BEGIN Extracted material
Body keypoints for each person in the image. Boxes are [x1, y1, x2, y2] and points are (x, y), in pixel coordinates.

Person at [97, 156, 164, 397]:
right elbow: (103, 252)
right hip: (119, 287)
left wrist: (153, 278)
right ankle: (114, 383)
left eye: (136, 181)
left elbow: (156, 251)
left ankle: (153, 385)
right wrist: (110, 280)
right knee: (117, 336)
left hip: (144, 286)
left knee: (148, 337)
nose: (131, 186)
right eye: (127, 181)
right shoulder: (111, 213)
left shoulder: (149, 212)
END Extracted material
▶ [Problem to work on] Return, word for word, the line containing "right ankle: (114, 383)" and all lines after it through the last line of the records, and nothing else.

▶ [Solution for this task]
right ankle: (114, 383)
left eye: (136, 181)
left elbow: (156, 251)
left ankle: (153, 385)
right wrist: (110, 280)
right knee: (117, 336)
left hip: (144, 286)
left knee: (148, 337)
nose: (131, 186)
right eye: (127, 181)
right shoulder: (111, 213)
left shoulder: (149, 212)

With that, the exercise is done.